• What is required: Render the lines of every record below as a numbered list, leaving out any blank lines.

• Input data:
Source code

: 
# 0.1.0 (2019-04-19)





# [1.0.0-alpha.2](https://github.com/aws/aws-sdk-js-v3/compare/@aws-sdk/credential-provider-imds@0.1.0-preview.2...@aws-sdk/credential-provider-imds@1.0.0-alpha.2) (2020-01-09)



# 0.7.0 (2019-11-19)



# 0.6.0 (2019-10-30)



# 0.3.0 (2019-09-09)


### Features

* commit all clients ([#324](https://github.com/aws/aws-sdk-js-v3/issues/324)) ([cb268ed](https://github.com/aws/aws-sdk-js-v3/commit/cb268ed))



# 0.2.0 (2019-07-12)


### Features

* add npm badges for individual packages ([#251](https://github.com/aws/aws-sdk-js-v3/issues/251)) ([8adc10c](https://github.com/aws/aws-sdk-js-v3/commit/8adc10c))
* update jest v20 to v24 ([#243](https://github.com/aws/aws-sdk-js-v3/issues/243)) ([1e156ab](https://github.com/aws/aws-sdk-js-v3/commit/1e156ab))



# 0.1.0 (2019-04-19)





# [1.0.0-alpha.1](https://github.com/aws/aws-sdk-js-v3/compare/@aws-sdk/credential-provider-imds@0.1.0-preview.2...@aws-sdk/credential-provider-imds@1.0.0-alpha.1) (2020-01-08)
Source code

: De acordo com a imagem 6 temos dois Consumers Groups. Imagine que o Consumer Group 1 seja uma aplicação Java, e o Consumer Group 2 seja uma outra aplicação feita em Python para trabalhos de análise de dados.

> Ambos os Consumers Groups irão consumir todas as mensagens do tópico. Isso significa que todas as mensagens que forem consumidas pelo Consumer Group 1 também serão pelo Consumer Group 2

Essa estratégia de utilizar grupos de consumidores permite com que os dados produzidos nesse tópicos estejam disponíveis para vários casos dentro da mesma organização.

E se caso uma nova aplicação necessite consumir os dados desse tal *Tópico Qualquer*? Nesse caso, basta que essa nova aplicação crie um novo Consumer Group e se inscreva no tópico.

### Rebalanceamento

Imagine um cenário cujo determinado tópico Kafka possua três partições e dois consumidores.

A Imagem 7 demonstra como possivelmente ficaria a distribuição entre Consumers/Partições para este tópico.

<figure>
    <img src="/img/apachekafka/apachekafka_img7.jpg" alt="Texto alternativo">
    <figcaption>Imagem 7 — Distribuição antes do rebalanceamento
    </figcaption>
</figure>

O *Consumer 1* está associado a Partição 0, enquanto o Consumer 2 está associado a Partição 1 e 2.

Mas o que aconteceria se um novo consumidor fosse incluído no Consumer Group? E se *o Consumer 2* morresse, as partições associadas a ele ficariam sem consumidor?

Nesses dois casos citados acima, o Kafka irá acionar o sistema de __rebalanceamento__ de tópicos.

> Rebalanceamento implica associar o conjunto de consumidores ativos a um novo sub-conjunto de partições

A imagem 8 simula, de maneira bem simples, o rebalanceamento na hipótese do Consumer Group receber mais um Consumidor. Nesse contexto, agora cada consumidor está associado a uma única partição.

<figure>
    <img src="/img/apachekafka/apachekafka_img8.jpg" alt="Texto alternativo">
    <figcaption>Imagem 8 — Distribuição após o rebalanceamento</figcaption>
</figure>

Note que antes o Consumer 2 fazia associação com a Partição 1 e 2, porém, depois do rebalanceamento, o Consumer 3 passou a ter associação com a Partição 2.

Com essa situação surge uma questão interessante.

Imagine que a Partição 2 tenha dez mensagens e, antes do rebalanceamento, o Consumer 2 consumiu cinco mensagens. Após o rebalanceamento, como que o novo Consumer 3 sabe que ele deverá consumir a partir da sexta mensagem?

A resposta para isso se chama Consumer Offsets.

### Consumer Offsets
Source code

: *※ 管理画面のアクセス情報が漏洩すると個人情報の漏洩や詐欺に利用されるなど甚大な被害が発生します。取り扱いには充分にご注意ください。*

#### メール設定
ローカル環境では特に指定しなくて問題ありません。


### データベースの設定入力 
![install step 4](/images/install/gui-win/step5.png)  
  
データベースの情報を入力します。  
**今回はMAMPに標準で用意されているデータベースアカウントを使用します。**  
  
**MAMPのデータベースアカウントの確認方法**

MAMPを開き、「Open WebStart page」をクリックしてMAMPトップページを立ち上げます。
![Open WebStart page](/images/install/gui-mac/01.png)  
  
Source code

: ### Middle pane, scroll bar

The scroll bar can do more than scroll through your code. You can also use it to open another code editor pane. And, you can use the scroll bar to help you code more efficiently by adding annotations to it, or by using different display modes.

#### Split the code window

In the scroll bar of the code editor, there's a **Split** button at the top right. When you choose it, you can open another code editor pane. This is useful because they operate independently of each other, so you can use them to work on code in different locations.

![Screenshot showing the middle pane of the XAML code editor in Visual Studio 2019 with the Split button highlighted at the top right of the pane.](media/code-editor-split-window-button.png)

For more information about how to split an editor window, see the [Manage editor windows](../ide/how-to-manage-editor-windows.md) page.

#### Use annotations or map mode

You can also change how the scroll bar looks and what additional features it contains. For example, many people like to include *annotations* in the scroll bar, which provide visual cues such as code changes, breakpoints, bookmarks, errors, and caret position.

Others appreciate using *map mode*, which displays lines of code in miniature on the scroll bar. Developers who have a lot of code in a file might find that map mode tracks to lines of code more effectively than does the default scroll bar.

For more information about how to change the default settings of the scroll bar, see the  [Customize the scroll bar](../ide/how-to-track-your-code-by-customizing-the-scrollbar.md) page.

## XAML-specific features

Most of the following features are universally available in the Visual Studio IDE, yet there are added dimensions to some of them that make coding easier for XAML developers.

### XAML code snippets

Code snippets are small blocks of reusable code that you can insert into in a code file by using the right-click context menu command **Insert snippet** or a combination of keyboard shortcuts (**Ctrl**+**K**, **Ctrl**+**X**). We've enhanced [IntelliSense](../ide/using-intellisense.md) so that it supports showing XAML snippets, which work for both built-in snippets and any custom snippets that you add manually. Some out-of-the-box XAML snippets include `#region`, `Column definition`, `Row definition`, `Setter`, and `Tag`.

• Solution to the problem:
1. Source code
2. : 
3. # 0.1.0 (2019-04-19)
4. # [1.0.0-alpha.2](https://github.com/aws/aws-sdk-js-v3/compare/@aws-sdk/credential-provider-imds@0.1.0-preview.2...@aws-sdk/credential-provider-imds@1.0.0-alpha.2) (2020-01-09)
5. # 0.7.0 (2019-11-19)
6. # 0.6.0 (2019-10-30)
7. # 0.3.0 (2019-09-09)
8. ### Features
9. * commit all clients ([#324](https://github.com/aws/aws-sdk-js-v3/issues/324)) ([cb268ed](https://github.com/aws/aws-sdk-js-v3/commit/cb268ed))
10. # 0.2.0 (2019-07-12)
11. ### Features
12. * add npm badges for individual packages ([#251](https://github.com/aws/aws-sdk-js-v3/issues/251)) ([8adc10c](https://github.com/aws/aws-sdk-js-v3/commit/8adc10c))
13. * update jest v20 to v24 ([#243](https://github.com/aws/aws-sdk-js-v3/issues/243)) ([1e156ab](https://github.com/aws/aws-sdk-js-v3/commit/1e156ab))
14. # 0.1.0 (2019-04-19)
15. # [1.0.0-alpha.1](https://github.com/aws/aws-sdk-js-v3/compare/@aws-sdk/credential-provider-imds@0.1.0-preview.2...@aws-sdk/credential-provider-imds@1.0.0-alpha.1) (2020-01-08)
16. Source code
17. : De acordo com a imagem 6 temos dois Consumers Groups. Imagine que o Consumer Group 1 seja uma aplicação Java, e o Consumer Group 2 seja uma outra aplicação feita em Python para trabalhos de análise de dados.
18. > Ambos os Consumers Groups irão consumir todas as mensagens do tópico. Isso significa que todas as mensagens que forem consumidas pelo Consumer Group 1 também serão pelo Consumer Group 2
19. Essa estratégia de utilizar grupos de consumidores permite com que os dados produzidos nesse tópicos estejam disponíveis para vários casos dentro da mesma organização.
20. E se caso uma nova aplicação necessite consumir os dados desse tal *Tópico Qualquer*? Nesse caso, basta que essa nova aplicação crie um novo Consumer Group e se inscreva no tópico.
21. ### Rebalanceamento
22. Imagine um cenário cujo determinado tópico Kafka possua três partições e dois consumidores.
23. A Imagem 7 demonstra como possivelmente ficaria a distribuição entre Consumers/Partições para este tópico.
24. <figure>
25.     <img src="/img/apachekafka/apachekafka_img7.jpg" alt="Texto alternativo">
26.     <figcaption>Imagem 7 — Distribuição antes do rebalanceamento
27.     </figcaption>
28. </figure>
29. O *Consumer 1* está associado a Partição 0, enquanto o Consumer 2 está associado a Partição 1 e 2.
30. Mas o que aconteceria se um novo consumidor fosse incluído no Consumer Group? E se *o Consumer 2* morresse, as partições associadas a ele ficariam sem consumidor?
31. Nesses dois casos citados acima, o Kafka irá acionar o sistema de __rebalanceamento__ de tópicos.
32. > Rebalanceamento implica associar o conjunto de consumidores ativos a um novo sub-conjunto de partições
33. A imagem 8 simula, de maneira bem simples, o rebalanceamento na hipótese do Consumer Group receber mais um Consumidor. Nesse contexto, agora cada consumidor está associado a uma única partição.
34. <figure>
35.     <img src="/img/apachekafka/apachekafka_img8.jpg" alt="Texto alternativo">
36.     <figcaption>Imagem 8 — Distribuição após o rebalanceamento</figcaption>
37. </figure>
38. Note que antes o Consumer 2 fazia associação com a Partição 1 e 2, porém, depois do rebalanceamento, o Consumer 3 passou a ter associação com a Partição 2.
39. Com essa situação surge uma questão interessante.
40. Imagine que a Partição 2 tenha dez mensagens e, antes do rebalanceamento, o Consumer 2 consumiu cinco mensagens. Após o rebalanceamento, como que o novo Consumer 3 sabe que ele deverá consumir a partir da sexta mensagem?
41. A resposta para isso se chama Consumer Offsets.
42. ### Consumer Offsets
43. Source code
44. : *※ 管理画面のアクセス情報が漏洩すると個人情報の漏洩や詐欺に利用されるなど甚大な被害が発生します。取り扱いには充分にご注意ください。*
45. #### メール設定
46. ローカル環境では特に指定しなくて問題ありません。
47. ### データベースの設定入力 
48. ![install step 4](/images/install/gui-win/step5.png)  
49. データベースの情報を入力します。  
50. **今回はMAMPに標準で用意されているデータベースアカウントを使用します。**  
51. **MAMPのデータベースアカウントの確認方法**
52. MAMPを開き、「Open WebStart page」をクリックしてMAMPトップページを立ち上げます。
53. ![Open WebStart page](/images/install/gui-mac/01.png)  
54. Source code
55. : ### Middle pane, scroll bar
56. The scroll bar can do more than scroll through your code. You can also use it to open another code editor pane. And, you can use the scroll bar to help you code more efficiently by adding annotations to it, or by using different display modes.
57. #### Split the code window
58. In the scroll bar of the code editor, there's a **Split** button at the top right. When you choose it, you can open another code editor pane. This is useful because they operate independently of each other, so you can use them to work on code in different locations.
59. ![Screenshot showing the middle pane of the XAML code editor in Visual Studio 2019 with the Split button highlighted at the top right of the pane.](media/code-editor-split-window-button.png)
60. For more information about how to split an editor window, see the [Manage editor windows](../ide/how-to-manage-editor-windows.md) page.
61. #### Use annotations or map mode
62. You can also change how the scroll bar looks and what additional features it contains. For example, many people like to include *annotations* in the scroll bar, which provide visual cues such as code changes, breakpoints, bookmarks, errors, and caret position.
63. Others appreciate using *map mode*, which displays lines of code in miniature on the scroll bar. Developers who have a lot of code in a file might find that map mode tracks to lines of code more effectively than does the default scroll bar.
64. For more information about how to change the default settings of the scroll bar, see the  [Customize the scroll bar](../ide/how-to-track-your-code-by-customizing-the-scrollbar.md) page.
65. ## XAML-specific features
66. Most of the following features are universally available in the Visual Studio IDE, yet there are added dimensions to some of them that make coding easier for XAML developers.
67. ### XAML code snippets
68. Code snippets are small blocks of reusable code that you can insert into in a code file by using the right-click context menu command **Insert snippet** or a combination of keyboard shortcuts (**Ctrl**+**K**, **Ctrl**+**X**). We've enhanced [IntelliSense](../ide/using-intellisense.md) so that it supports showing XAML snippets, which work for both built-in snippets and any custom snippets that you add manually. Some out-of-the-box XAML snippets include `#region`, `Column definition`, `Row definition`, `Setter`, and `Tag`.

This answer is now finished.